My best example of this is four years ago when we moved down here to build solar in the foothills. When we first got here I was not certain this was such a great idea. Moving from an up-and-coming city like Fort Collins to a poor, quiet, rundown town like Walsenburg left me thinking,

“Is this a bad thing? Have I lost my mind?”

Laura and Rasta on insulation 2014 (2)

But resilience and patience got us through the difficult adjustment and building stage, and today I am supremely happy to be here now.

Note to myself: Allow LOTS of time for personal adjustment around major life changes.

IMGP7091

One new hobby I took up after moving here, photography!

And yes, we do find excellent ways to spend our days, even in retirement. We have learned to enjoy a much slower pace with lots of time to just be. I have also learned how to truly live in the present.

If you can find a better way to live your life, go for it!

“There’s nothing sweeter than falling in love with the moment we’re given, the only one we have.”  — Marcia Smalley

 

Why we decided to stay in Colorado for retirement

Another short entry from my Memoir of Retirement: From Suburbia to Solar in Southern Colorado.

AMAZING sunrise over the Spanish Peaks January 2018

Amazing sunrise from our new passive solar rural home in southern Colorado

I wrote this on May 7th 2014:

Many of you may be like us, making some big decisions about where and when to retire. We just signed a contract yesterday to sell our home in Fort Collins, and move south in the next month or so.

When we started thinking about this major change, we chose to remain in Colorado for a number of reasons.

We were looking for inexpensive land to build a solar home with great views and a cleaner, quieter, calmer existence. We found that in the rural southern part of our state.

Then I just found out this week that in terms of medical care and finances we made a very good choice!

First of all, Colorado ranks in the top quartile in healthcare systems nationally, beating out all other western states. Then I saw a new Bankrate.com financial survey announcing the best states to retire to. Colorado ranks number two, only after South Dakota.

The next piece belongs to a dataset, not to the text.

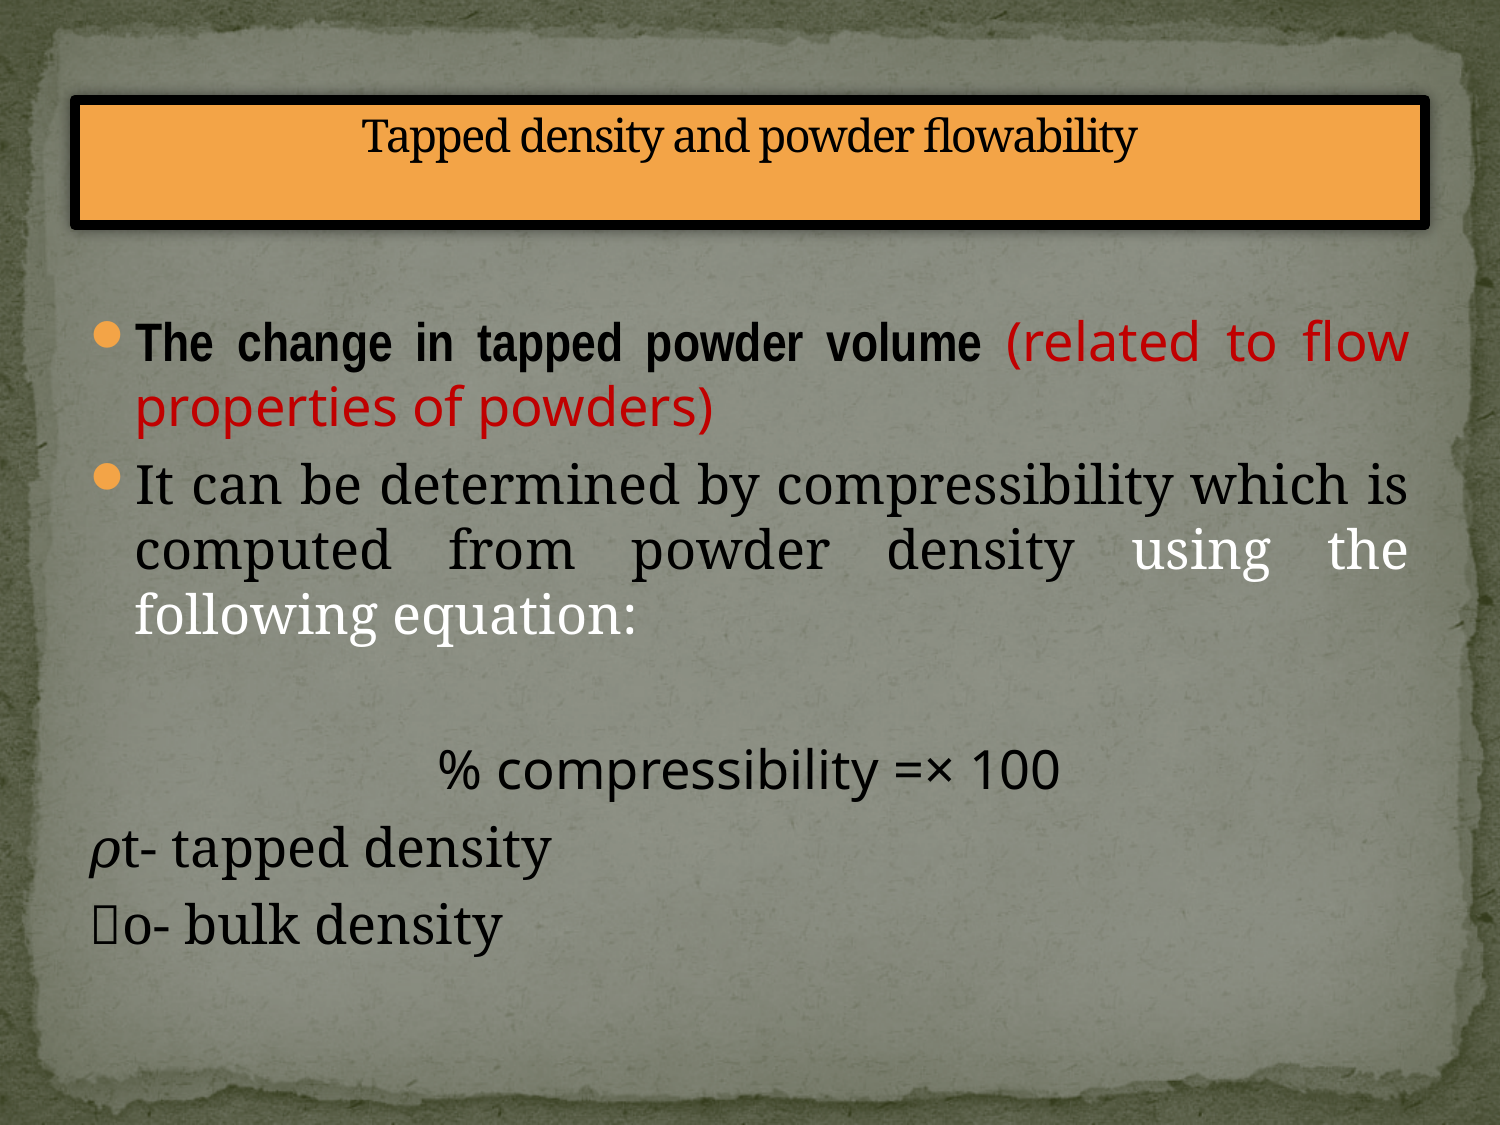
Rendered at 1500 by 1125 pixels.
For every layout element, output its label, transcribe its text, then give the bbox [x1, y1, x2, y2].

title Tapped density and powder flowability [70, 95, 1430, 230]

Here’s a quote from that article:  “Colorado gets above-average marks for cost of living, crime rate, health care quality and taxes. The Gallup-Healthways survey finds that the well-being of Colorado residents ranks among the highest in the nation.”

The first thing you need to know about Colorado is how different parts of the state really are. Most Coloradans live in what we call “the front range” cities like Fort Collins, Boulder, Denver and Colorado Springs.  Then there are the mountains which are beautiful, but cold, snowy and generally an expensive place to live.

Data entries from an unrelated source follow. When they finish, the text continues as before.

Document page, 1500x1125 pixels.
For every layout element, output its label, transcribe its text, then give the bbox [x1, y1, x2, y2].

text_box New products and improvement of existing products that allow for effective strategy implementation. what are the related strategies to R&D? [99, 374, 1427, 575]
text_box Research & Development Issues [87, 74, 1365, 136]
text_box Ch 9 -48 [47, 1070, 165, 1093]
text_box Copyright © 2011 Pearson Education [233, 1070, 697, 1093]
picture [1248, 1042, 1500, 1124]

I have spent most of my life living in Colorado Springs, Boulder and Fort Collins, and to my mind, a city is a city in terms of their ever increasing cost of living, overcrowding, traffic, pollution and quality of life. After living the past nineteen years in the Fort Collins area, I can say these are our worst problems, and they are not going to get any better ever.

Mike at home

Mike is ecstatic to move out of the city and have this view everyday!

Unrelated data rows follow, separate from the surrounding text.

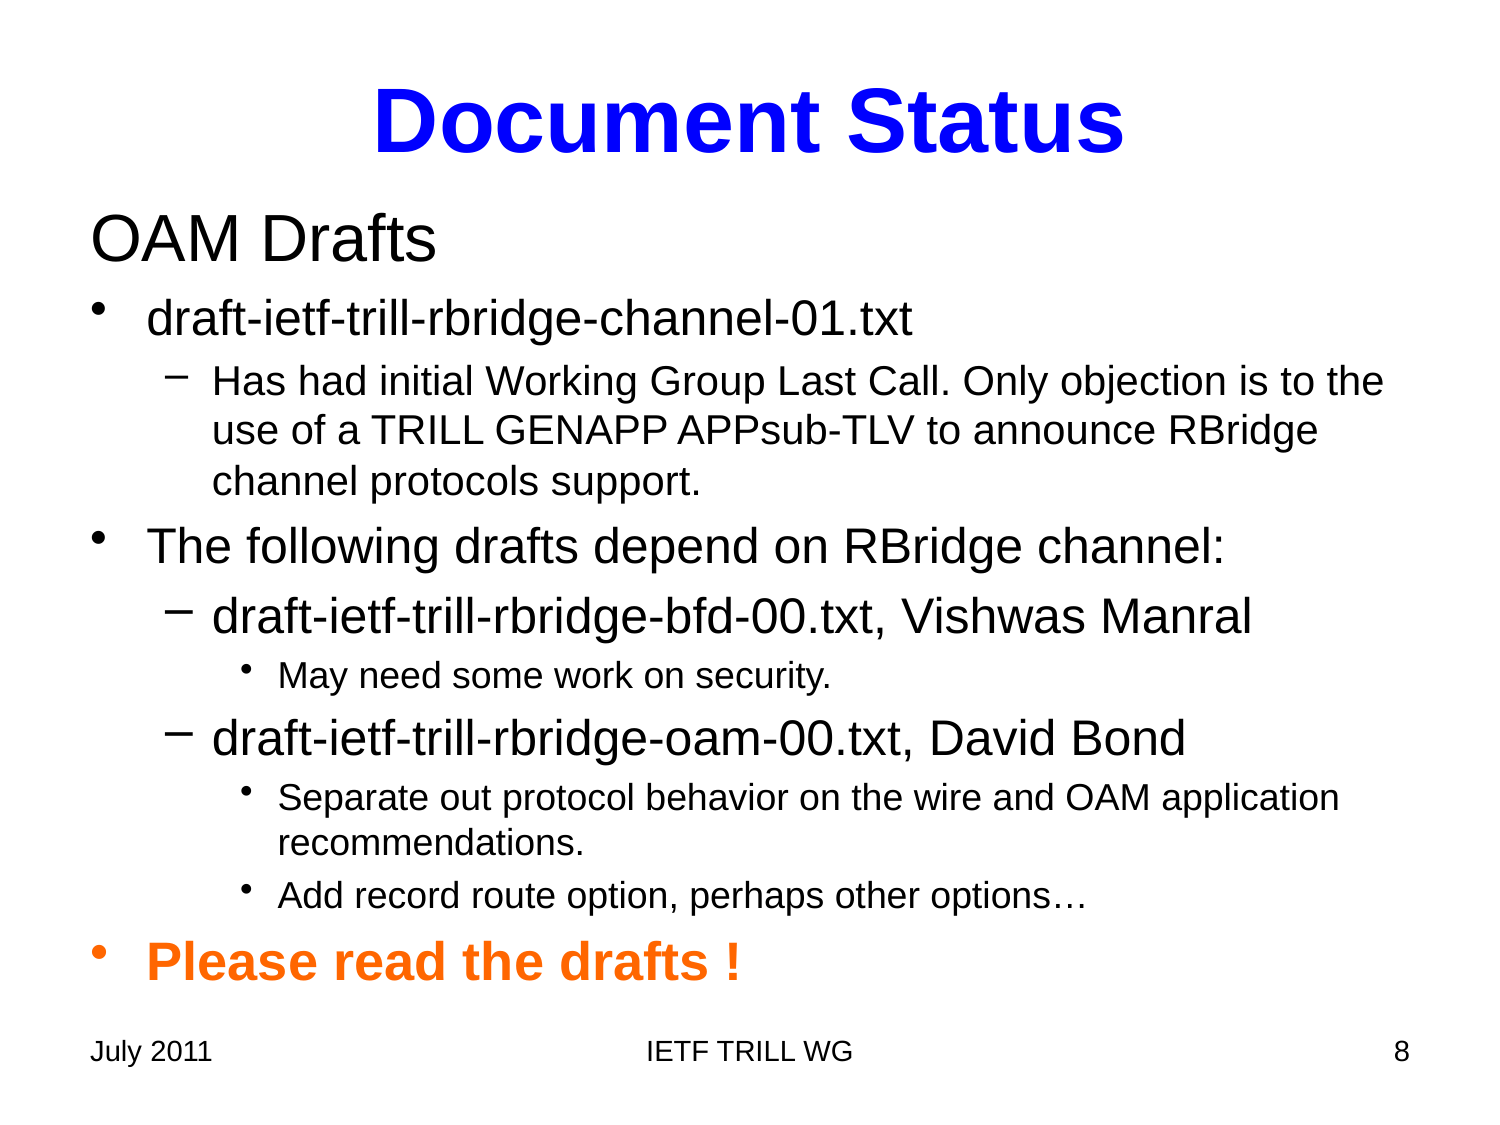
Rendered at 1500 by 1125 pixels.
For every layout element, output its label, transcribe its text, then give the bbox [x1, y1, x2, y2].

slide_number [74, 1024, 426, 1103]
list OAM Drafts draft-ietf-trill-rbridge-channel-01.txt Has had initial Working Group Last Call. Only objection is to the use of a TRILL GENAPP APPsub-TLV to announce RBridge channel protocols support. The following drafts depend on RBridge channel: draft-ietf-trill-rbridge-bfd-00.txt, Vishwas Manral May need some work on security. draft-ietf-trill-rbridge-oam-00.txt, David Bond Separate out protocol behavior on the wire and OAM application recommendations. Add record route option, perhaps other options… Please read the drafts ! [75, 187, 1425, 1005]
footer IETF TRILL WG [512, 1024, 988, 1103]
title Document Status [75, 45, 1425, 187]
slide_number 8 [1074, 1024, 1426, 1103]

The rest of the state is rural and quite different than “the front range.” The eastern plains are mainly small farming communities and the mountains have few good job opportunities. We have chosen to put down new roots in a rural area west of Interstate 25. We have found the perfect perch for our custom, passive solar home. 

Postscript: I would only add that the average household income for some place like Fort Collins is near $60,000 now, while the average down here in Huerfano County is around $33,000. Colorado exhibits quite a wide range of income levels. You don’t need to be rich to live here, only in the big cities like Denver, Fort Collins, etc.